Senin, 15 Juli 2013

Ludruk, kesenian asli jawa timur



Sebelum tahun 1990 begitu banyak grup ludruk yang bertebaran di jawa timur. Namun, perlahan-lahan satu per satu grup kesenian tradisional ini gulung tikar. Saat ini hanya ada beberapa gelintir ludruk yang masih bertahan dalam kondisi senen-kemis.

Menurut Prof Dr Henricus Supriyanto, pengamat ludruk, bubarnya grup-grup ludruk itu tak lepas dari masuknya televisi yang menawarkan hiburan ke rumah-rumah penduduk di kawasan pinggiran. Padahal. warga pinggiran itu dulu dikenal sebagai penonton ludruk yang setia.

"Sebelum ada televisi, orang kalau tidak nonton ludruk ya lihat wayang wong, wayang kulit, atau ketoprak," katanya.

Selain itu, menurut Henri, kebijakan Orde Baru yang represif dan antikritik membuat grup ludruk kehilangan daya tariknya. Lawakan-lawakan yang mengkritik kebijakan pemerintah dan ketimpangan sosial dilarang. Yang ada hanya kidungan tentang keberhasilan pembangunan atau pentingnya P4.

"Banyolan-banyolan ludruk sudah tidak menarik lagi. Orang jadi malas lihat ludruk," kata mantan dosen Unesa ini.

Kehilangan daya kritis ini, sambung dia, terbawa sampai sekarang. Kemampuan pelawak atau peludruk mengkritik kondisi di masyarakat seperti BBM sudah tak ada karena tidak menguasai materinya.

"Maka, pelawak ludruk hanya mampu menyajikan banyolan lawas.
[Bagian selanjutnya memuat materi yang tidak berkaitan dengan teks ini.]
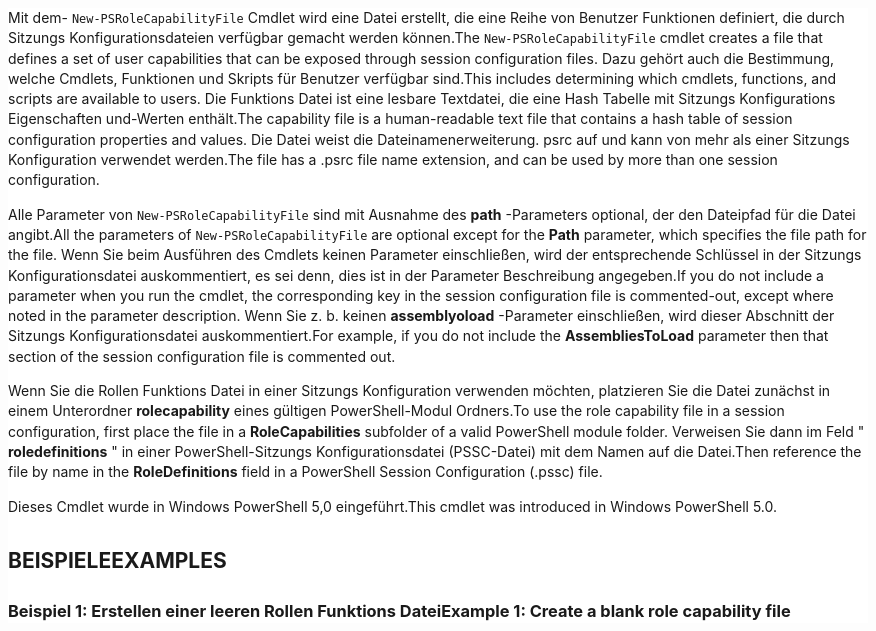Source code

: <span data-ttu-id="7249b-107">Mit dem- `New-PSRoleCapabilityFile` Cmdlet wird eine Datei erstellt, die eine Reihe von Benutzer Funktionen definiert, die durch Sitzungs Konfigurationsdateien verfügbar gemacht werden können.</span><span class="sxs-lookup"><span data-stu-id="7249b-107">The `New-PSRoleCapabilityFile` cmdlet creates a file that defines a set of user capabilities that can be exposed through session configuration files.</span></span> <span data-ttu-id="7249b-108">Dazu gehört auch die Bestimmung, welche Cmdlets, Funktionen und Skripts für Benutzer verfügbar sind.</span><span class="sxs-lookup"><span data-stu-id="7249b-108">This includes determining which cmdlets, functions, and scripts are available to users.</span></span> <span data-ttu-id="7249b-109">Die Funktions Datei ist eine lesbare Textdatei, die eine Hash Tabelle mit Sitzungs Konfigurations Eigenschaften und-Werten enthält.</span><span class="sxs-lookup"><span data-stu-id="7249b-109">The capability file is a human-readable text file that contains a hash table of session configuration properties and values.</span></span> <span data-ttu-id="7249b-110">Die Datei weist die Dateinamenerweiterung. psrc auf und kann von mehr als einer Sitzungs Konfiguration verwendet werden.</span><span class="sxs-lookup"><span data-stu-id="7249b-110">The file has a .psrc file name extension, and can be used by more than one session configuration.</span></span>

<span data-ttu-id="7249b-111">Alle Parameter von `New-PSRoleCapabilityFile` sind mit Ausnahme des **path** -Parameters optional, der den Dateipfad für die Datei angibt.</span><span class="sxs-lookup"><span data-stu-id="7249b-111">All the parameters of `New-PSRoleCapabilityFile` are optional except for the **Path** parameter, which specifies the file path for the file.</span></span> <span data-ttu-id="7249b-112">Wenn Sie beim Ausführen des Cmdlets keinen Parameter einschließen, wird der entsprechende Schlüssel in der Sitzungs Konfigurationsdatei auskommentiert, es sei denn, dies ist in der Parameter Beschreibung angegeben.</span><span class="sxs-lookup"><span data-stu-id="7249b-112">If you do not include a parameter when you run the cmdlet, the corresponding key in the session configuration file is commented-out, except where noted in the parameter description.</span></span> <span data-ttu-id="7249b-113">Wenn Sie z. b. keinen **assemblyoload** -Parameter einschließen, wird dieser Abschnitt der Sitzungs Konfigurationsdatei auskommentiert.</span><span class="sxs-lookup"><span data-stu-id="7249b-113">For example, if you do not include the **AssembliesToLoad** parameter then that section of the session configuration file is commented out.</span></span>

<span data-ttu-id="7249b-114">Wenn Sie die Rollen Funktions Datei in einer Sitzungs Konfiguration verwenden möchten, platzieren Sie die Datei zunächst in einem Unterordner **rolecapability** eines gültigen PowerShell-Modul Ordners.</span><span class="sxs-lookup"><span data-stu-id="7249b-114">To use the role capability file in a session configuration, first place the file in a **RoleCapabilities** subfolder of a valid PowerShell module folder.</span></span> <span data-ttu-id="7249b-115">Verweisen Sie dann im Feld " **roledefinitions** " in einer PowerShell-Sitzungs Konfigurationsdatei (PSSC-Datei) mit dem Namen auf die Datei.</span><span class="sxs-lookup"><span data-stu-id="7249b-115">Then reference the file by name in the **RoleDefinitions** field in a PowerShell Session Configuration (.pssc) file.</span></span>

<span data-ttu-id="7249b-116">Dieses Cmdlet wurde in Windows PowerShell 5,0 eingeführt.</span><span class="sxs-lookup"><span data-stu-id="7249b-116">This cmdlet was introduced in Windows PowerShell 5.0.</span></span>

## <span data-ttu-id="7249b-117">BEISPIELE</span><span class="sxs-lookup"><span data-stu-id="7249b-117">EXAMPLES</span></span>

### <span data-ttu-id="7249b-118">Beispiel 1: Erstellen einer leeren Rollen Funktions Datei</span><span class="sxs-lookup"><span data-stu-id="7249b-118">Example 1: Create a blank role capability file</span></span>
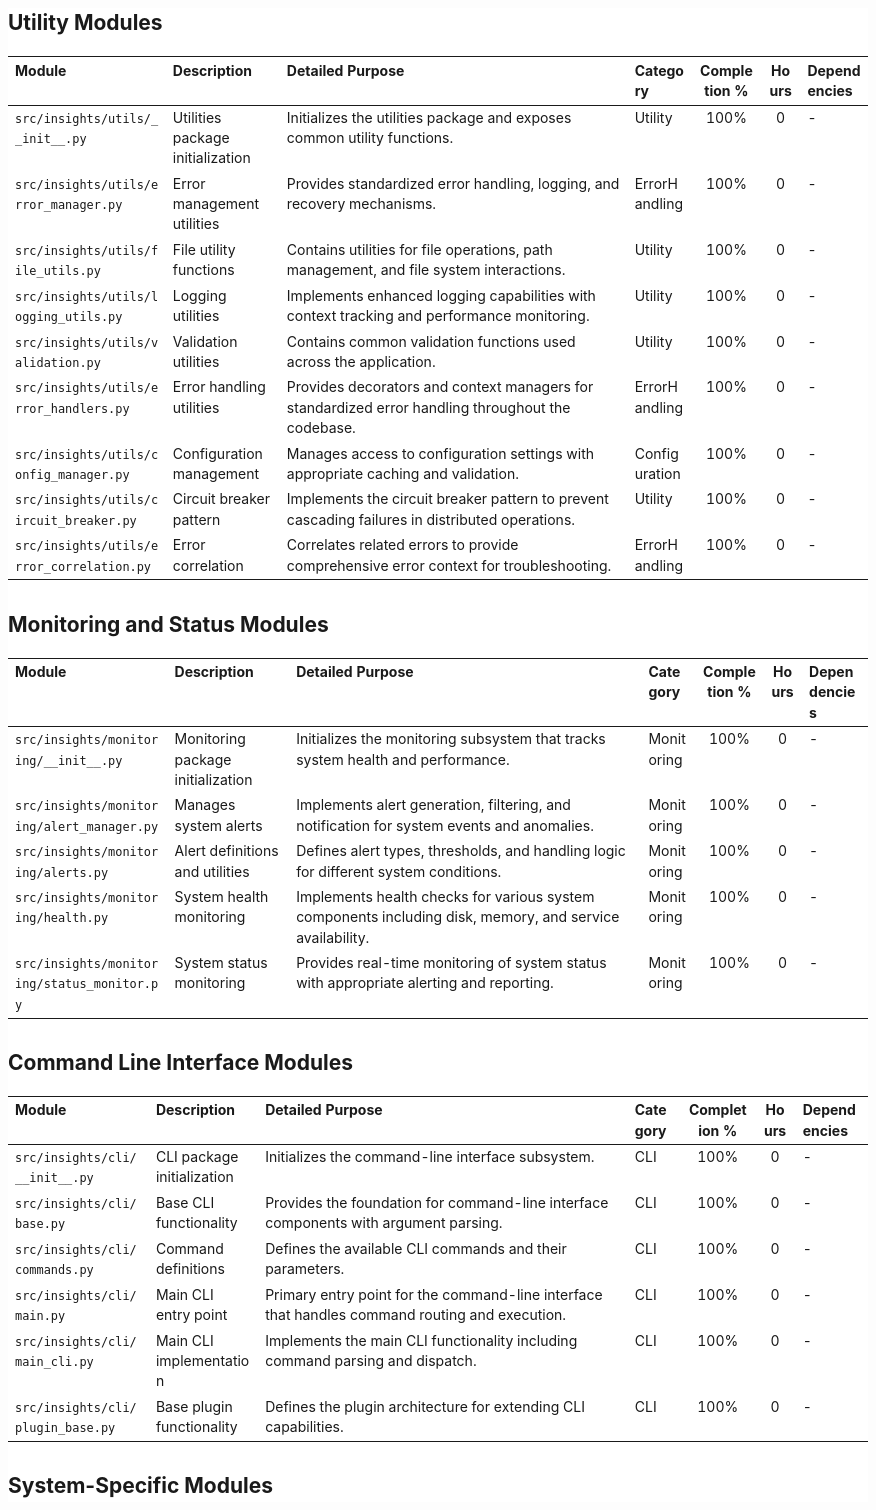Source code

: ## Utility Modules

| Module | Description | Detailed Purpose | Category | Completion&nbsp;% | Hours | Dependencies |
|:-------|:------------|:-----------------|:---------|:-----------------:|:-----:|:-------------|
| `src/insights/utils/__init__.py` | Utilities package initialization | Initializes the utilities package and exposes common utility functions. | Utility | 100% | 0 | - |
| `src/insights/utils/error_manager.py` | Error management utilities | Provides standardized error handling, logging, and recovery mechanisms. | ErrorHandling | 100% | 0 | - |
| `src/insights/utils/file_utils.py` | File utility functions | Contains utilities for file operations, path management, and file system interactions. | Utility | 100% | 0 | - |
| `src/insights/utils/logging_utils.py` | Logging utilities | Implements enhanced logging capabilities with context tracking and performance monitoring. | Utility | 100% | 0 | - |
| `src/insights/utils/validation.py` | Validation utilities | Contains common validation functions used across the application. | Utility | 100% | 0 | - |
| `src/insights/utils/error_handlers.py` | Error handling utilities | Provides decorators and context managers for standardized error handling throughout the codebase. | ErrorHandling | 100% | 0 | - |
| `src/insights/utils/config_manager.py` | Configuration management | Manages access to configuration settings with appropriate caching and validation. | Configuration | 100% | 0 | - |
| `src/insights/utils/circuit_breaker.py` | Circuit breaker pattern | Implements the circuit breaker pattern to prevent cascading failures in distributed operations. | Utility | 100% | 0 | - |
| `src/insights/utils/error_correlation.py` | Error correlation | Correlates related errors to provide comprehensive error context for troubleshooting. | ErrorHandling | 100% | 0 | - |

## Monitoring and Status Modules

| Module | Description | Detailed Purpose | Category | Completion&nbsp;% | Hours | Dependencies |
|:-------|:------------|:-----------------|:---------|:-----------------:|:-----:|:-------------|
| `src/insights/monitoring/__init__.py` | Monitoring package initialization | Initializes the monitoring subsystem that tracks system health and performance. | Monitoring | 100% | 0 | - |
| `src/insights/monitoring/alert_manager.py` | Manages system alerts | Implements alert generation, filtering, and notification for system events and anomalies. | Monitoring | 100% | 0 | - |
| `src/insights/monitoring/alerts.py` | Alert definitions and utilities | Defines alert types, thresholds, and handling logic for different system conditions. | Monitoring | 100% | 0 | - |
| `src/insights/monitoring/health.py` | System health monitoring | Implements health checks for various system components including disk, memory, and service availability. | Monitoring | 100% | 0 | - |
| `src/insights/monitoring/status_monitor.py` | System status monitoring | Provides real-time monitoring of system status with appropriate alerting and reporting. | Monitoring | 100% | 0 | - |

## Command Line Interface Modules

| Module | Description | Detailed Purpose | Category | Completion&nbsp;% | Hours | Dependencies |
|:-------|:------------|:-----------------|:---------|:-----------------:|:-----:|:-------------|
| `src/insights/cli/__init__.py` | CLI package initialization | Initializes the command-line interface subsystem. | CLI | 100% | 0 | - |
| `src/insights/cli/base.py` | Base CLI functionality | Provides the foundation for command-line interface components with argument parsing. | CLI | 100% | 0 | - |
| `src/insights/cli/commands.py` | Command definitions | Defines the available CLI commands and their parameters. | CLI | 100% | 0 | - |
| `src/insights/cli/main.py` | Main CLI entry point | Primary entry point for the command-line interface that handles command routing and execution. | CLI | 100% | 0 | - |
| `src/insights/cli/main_cli.py` | Main CLI implementation | Implements the main CLI functionality including command parsing and dispatch. | CLI | 100% | 0 | - |
| `src/insights/cli/plugin_base.py` | Base plugin functionality | Defines the plugin architecture for extending CLI capabilities. | CLI | 100% | 0 | - |

## System-Specific Modules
Banyolan seperti itu sudah sering dilihat penonton sehingga bosan dan meninggalkan ludruk," kata pria yang tekun meneliti ludruk di Jatim itu.

Pelawak memang tulang punggung sebuah grup ludruk. Begitu banyak kelompok ludruk yang gulung tikar setelah ditinggal pelawak andalannya. Ketika Basman memilih bergabung dengan Kartolo di Surabaya, Ludruk Warna Jaya Sidoarjo oleng. Ludruk Bintang Jaya juga kehilangan penggemar setelah ditinggal pelawak andalannya Momon, Agus Kuprit, dan Darmaji.

Masalahnya, tidak mudah menciptakan pelawak-pelawak baru yang berkualitas dan digemari penonton. "Lawakan harus bagus dan segar. Kalau cuma banyolan lawas thok, ya, penonton gak akan tertawa karena sudah tahu," kata Marliyah (57), pengurus grup ludruk di kawasan Balongbendo.

Meski grup ludruk di Kabupaten Sidoarjo makin sedikit, Marliyah dan kawan-kawan masih mampu menjaga eksistensi Karya Baru sampai saat ini. Grup ludruk ini kerap tampil di kawasan Balongbendo, Krian, Tarik, Prambon, hingga Mojokerto. Apa rahasia sukses Karya Baru?

Pertama, lawakan yang segar dan menghibur. Kedua, kostum, tema lawakan, maupun lakon harus diubah jika lokasi pementasan di radius lima kilometer dari lokasi pertunjukan terdahulu. Ketiga, menampilkan penri-penari cewek yang muda.

"Anak-anak itu paling kritis. Kalau lawakannya sudah pernah dilihat, mereka dengan spontan akan berteriak: banyolane pancet! Apa gak malu?" tukasnya.
Meski kondisi grup ludruk saat ini sudah jauh berbeda dengan era 1980-an,

Marliyah optimistis masih banyak warga Sidoarjo yang menggemari ludruk. Sebab, ludruk merupakan kesenian rakyat yang lahir dari masyarakat bawah yang selalu tertekan beratnya beban hidup. Ludruk membuat wong cilik bisa tertawa-tawa dan sejenak melupakan penderitaan hidupnya.